• **What is being asked**: Could you set down, unchanged, the lines of the material below, starting with the line that contains "longitude: 12.4983" and going on through the line that contains "latitude: -34.4953"?

• **Provided entries**:
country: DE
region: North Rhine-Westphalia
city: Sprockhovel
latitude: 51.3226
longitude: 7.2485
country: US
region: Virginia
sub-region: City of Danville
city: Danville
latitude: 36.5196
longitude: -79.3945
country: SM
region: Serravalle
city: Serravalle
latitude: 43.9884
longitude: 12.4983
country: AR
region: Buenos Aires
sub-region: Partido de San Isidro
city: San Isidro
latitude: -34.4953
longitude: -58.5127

...

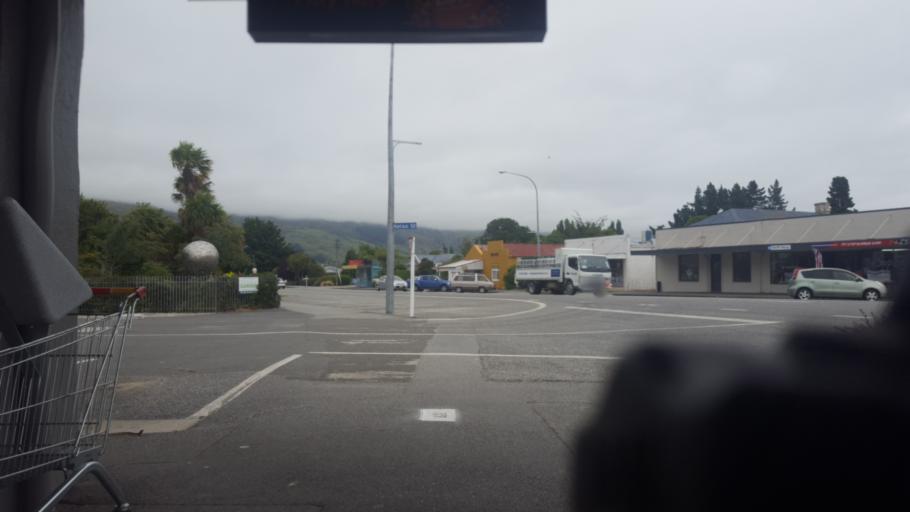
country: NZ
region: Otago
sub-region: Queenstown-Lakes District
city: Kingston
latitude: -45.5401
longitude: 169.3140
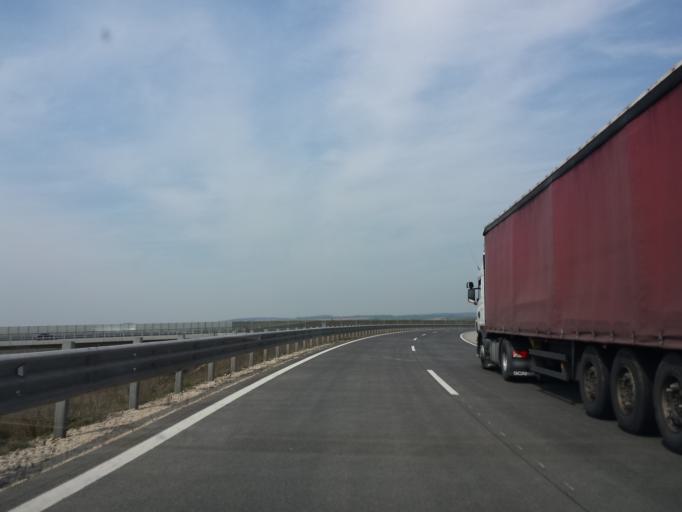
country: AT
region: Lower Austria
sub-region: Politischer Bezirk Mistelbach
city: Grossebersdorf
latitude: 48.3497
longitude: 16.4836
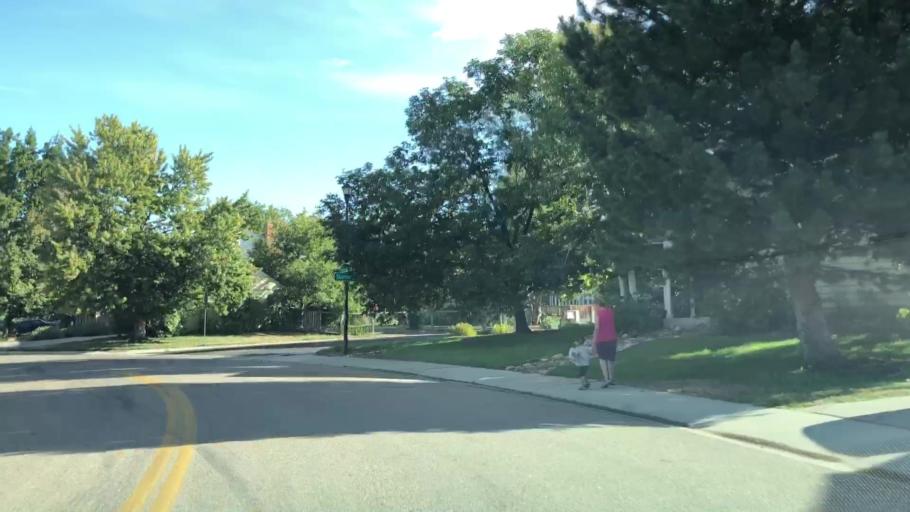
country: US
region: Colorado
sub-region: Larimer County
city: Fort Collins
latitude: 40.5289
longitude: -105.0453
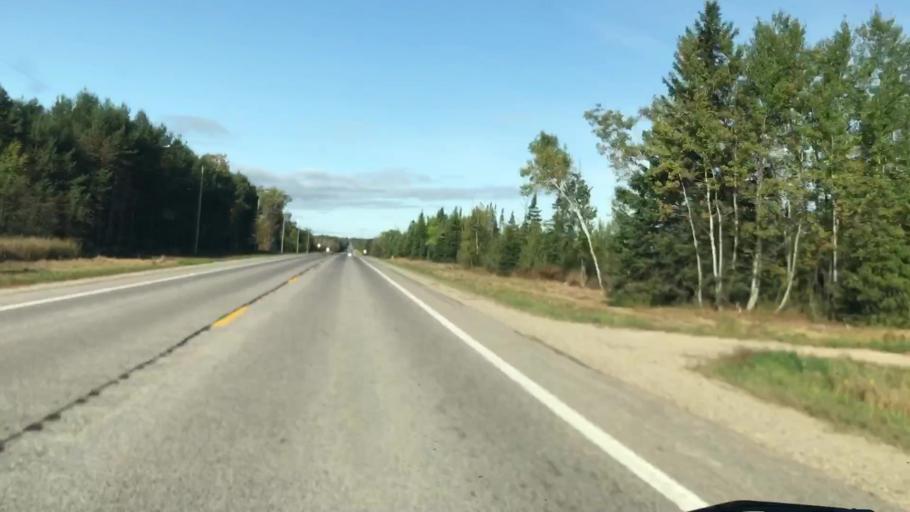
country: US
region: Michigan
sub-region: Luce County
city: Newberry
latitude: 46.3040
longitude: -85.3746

• **Answer to this problem**:
longitude: 12.4983
country: AR
region: Buenos Aires
sub-region: Partido de San Isidro
city: San Isidro
latitude: -34.4953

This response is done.